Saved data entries
- - - -

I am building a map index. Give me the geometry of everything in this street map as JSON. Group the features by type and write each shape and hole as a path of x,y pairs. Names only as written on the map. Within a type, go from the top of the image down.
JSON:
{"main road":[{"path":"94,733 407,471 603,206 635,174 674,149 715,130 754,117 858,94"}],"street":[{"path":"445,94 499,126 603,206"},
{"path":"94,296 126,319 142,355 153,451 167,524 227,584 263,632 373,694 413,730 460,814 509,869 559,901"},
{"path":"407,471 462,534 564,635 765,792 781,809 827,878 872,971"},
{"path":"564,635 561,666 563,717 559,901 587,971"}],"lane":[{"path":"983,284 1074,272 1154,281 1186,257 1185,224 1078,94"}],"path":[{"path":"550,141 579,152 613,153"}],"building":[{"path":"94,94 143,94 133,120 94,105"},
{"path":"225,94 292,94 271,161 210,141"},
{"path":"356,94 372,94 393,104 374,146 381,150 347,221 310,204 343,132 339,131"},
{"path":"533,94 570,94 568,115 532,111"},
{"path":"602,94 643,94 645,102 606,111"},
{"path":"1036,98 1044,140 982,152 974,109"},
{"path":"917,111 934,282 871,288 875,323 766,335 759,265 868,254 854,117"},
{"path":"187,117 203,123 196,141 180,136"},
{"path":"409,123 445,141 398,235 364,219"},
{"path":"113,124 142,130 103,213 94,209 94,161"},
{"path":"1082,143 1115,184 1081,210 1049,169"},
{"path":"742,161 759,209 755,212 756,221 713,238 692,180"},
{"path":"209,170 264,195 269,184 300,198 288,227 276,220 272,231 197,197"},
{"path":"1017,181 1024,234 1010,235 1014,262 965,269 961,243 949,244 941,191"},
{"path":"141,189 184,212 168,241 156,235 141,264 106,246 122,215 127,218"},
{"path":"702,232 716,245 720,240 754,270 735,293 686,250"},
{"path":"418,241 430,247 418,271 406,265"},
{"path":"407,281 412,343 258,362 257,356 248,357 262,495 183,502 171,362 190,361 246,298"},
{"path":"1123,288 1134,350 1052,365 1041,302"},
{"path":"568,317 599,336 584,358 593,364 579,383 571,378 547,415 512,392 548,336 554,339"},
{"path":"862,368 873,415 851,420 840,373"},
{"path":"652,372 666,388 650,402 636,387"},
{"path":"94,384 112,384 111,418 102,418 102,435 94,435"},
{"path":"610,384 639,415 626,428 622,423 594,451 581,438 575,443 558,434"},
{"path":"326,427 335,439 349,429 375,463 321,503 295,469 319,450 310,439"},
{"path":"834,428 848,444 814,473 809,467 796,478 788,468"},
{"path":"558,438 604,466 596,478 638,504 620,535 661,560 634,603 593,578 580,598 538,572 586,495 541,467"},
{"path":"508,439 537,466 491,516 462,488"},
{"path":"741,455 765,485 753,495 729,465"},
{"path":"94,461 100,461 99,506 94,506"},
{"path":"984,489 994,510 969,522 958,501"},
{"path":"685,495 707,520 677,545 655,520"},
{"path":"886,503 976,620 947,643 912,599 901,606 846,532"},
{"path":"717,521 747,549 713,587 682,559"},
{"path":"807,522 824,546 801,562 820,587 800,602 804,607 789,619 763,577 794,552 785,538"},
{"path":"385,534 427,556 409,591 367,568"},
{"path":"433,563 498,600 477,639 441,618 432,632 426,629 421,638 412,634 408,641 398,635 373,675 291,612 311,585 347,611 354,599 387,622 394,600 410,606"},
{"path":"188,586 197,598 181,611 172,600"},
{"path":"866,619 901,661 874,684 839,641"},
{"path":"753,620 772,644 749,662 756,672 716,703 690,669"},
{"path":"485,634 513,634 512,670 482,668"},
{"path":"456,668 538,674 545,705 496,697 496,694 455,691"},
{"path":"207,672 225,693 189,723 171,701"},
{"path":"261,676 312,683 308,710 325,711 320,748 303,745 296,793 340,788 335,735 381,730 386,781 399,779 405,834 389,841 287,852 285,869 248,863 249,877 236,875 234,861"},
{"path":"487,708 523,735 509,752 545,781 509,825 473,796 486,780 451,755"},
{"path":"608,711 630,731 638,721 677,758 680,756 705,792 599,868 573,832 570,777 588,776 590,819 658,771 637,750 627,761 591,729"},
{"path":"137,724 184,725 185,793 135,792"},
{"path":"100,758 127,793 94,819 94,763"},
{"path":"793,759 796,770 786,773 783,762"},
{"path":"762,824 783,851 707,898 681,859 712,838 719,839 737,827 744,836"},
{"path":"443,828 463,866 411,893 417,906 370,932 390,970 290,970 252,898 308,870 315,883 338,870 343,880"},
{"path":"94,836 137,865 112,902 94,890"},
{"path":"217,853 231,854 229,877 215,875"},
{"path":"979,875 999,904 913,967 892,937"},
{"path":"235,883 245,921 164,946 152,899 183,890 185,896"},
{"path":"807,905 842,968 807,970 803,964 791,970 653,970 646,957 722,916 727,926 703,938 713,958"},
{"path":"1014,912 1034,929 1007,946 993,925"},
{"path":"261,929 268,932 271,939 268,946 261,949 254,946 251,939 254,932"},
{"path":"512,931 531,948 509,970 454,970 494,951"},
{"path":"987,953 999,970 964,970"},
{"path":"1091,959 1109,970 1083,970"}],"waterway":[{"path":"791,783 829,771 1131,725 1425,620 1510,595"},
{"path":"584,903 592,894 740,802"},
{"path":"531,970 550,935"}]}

- - - -

Copy each line of the records that contains the word "building".

I am building a map index. Give me the geometry of everything in this street map as JSON. Group the features by type and write each shape and hole as a path of x,y pairs. Names only as written on the map. Within a type, go from the top of the image down.
{"path":"564,635 561,666 563,717 559,901 587,971"}],"lane":[{"path":"983,284 1074,272 1154,281 1186,257 1185,224 1078,94"}],"path":[{"path":"550,141 579,152 613,153"}],"building":[{"path":"94,94 143,94 133,120 94,105"},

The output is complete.